Food bank demand rising

Demand for the services of food banks is increasing in the lead up to Christmas, and one food bank trust says that demand is much higher this year than before the pandemic.

Some of the donations of food to Bridgnorth Food Bank. Photo courtesy of Bridgnorth Food Bank.

New figures released by the Trussell Trust last week reveal more than 5,100 emergency food parcels were provided for people every day from April until September this year on average, by food banks in their network.

In the mean time, Bridgnorth Food Bank, although not run by the Trussell Trust, is experiencing its own increase in demand in the lead up to Christmas.

Statistics from Keith Bowley, treasurer of Bridgnorth Food Bank, have the summer 2021 average at about 25 parcels per week. The current level is now averaging 35 parcels per week and expected to grow to 45 parcels per week by Christmas.

In the past week Bridgnorth helped 17 families and two more requiring emergency help, nine couples and 11 individuals. Just the week before they helped 11 families, 11 couples and 14 individuals. The weekly numbers may fluctuate but there is a steady increase in demand.

As ever, the food bank relies on the generosity of local people and local businesses.

Keith Bowley added: "The need is particularly high during the winter so we are especially grateful to all the generous people who give food and money at this time. We are also grateful to the people who support us monthly by standing order and to the local businesses who support us. Our aim is that no one in need of our support should go hungry."

The Trussell Trust warns that need for emergency food is expected to rise further still, this winter and beyond.

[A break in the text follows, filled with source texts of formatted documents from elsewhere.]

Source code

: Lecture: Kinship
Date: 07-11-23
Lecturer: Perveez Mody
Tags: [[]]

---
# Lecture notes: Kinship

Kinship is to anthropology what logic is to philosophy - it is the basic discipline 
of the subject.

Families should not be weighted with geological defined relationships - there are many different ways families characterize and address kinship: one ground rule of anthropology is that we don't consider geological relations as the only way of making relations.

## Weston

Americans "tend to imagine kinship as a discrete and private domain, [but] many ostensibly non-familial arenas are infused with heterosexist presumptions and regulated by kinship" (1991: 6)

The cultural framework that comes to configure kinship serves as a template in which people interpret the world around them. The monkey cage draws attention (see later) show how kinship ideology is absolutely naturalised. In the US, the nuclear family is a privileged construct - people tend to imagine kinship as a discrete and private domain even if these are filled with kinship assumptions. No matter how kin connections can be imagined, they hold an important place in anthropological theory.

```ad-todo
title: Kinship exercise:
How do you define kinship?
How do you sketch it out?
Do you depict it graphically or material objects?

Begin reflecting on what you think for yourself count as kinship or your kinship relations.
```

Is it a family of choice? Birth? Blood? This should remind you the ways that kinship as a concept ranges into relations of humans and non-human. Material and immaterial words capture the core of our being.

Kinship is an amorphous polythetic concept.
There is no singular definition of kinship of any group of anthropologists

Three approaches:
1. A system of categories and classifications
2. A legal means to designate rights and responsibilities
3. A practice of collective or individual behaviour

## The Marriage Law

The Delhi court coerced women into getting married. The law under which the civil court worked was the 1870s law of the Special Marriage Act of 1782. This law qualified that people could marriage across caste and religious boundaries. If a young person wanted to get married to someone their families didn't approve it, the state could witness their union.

Food banks in the Trussell Trust network face giving out more than 7,000 food parcels every day in December across the country.

The charity says many families already at breaking point face the fallout of the £20 per week cut from Universal Credit payments that hit this autumn. This is on top of rising fuel costs during the coldest season, as well as increased inflation.

This, they say, is forcing many families deeper into poverty and is leaving people facing impossible decisions where their only option is to either skip meals to provide food for their children or heat their home.

Emma Revie, chief executive at the Trussell Trust, said: “Everyone in the UK should be able to afford the essentials – to buy their own food and heat their homes. Yet food banks in our network continue to see more and more people facing destitution with an increase in food parcels going to children. This is not right.

“Our food bank managers expect need to grow further still, saying they will need to provide more than 7,000 food parcels a day during December, as many families are faced with an even tougher winter ahead. This must stop."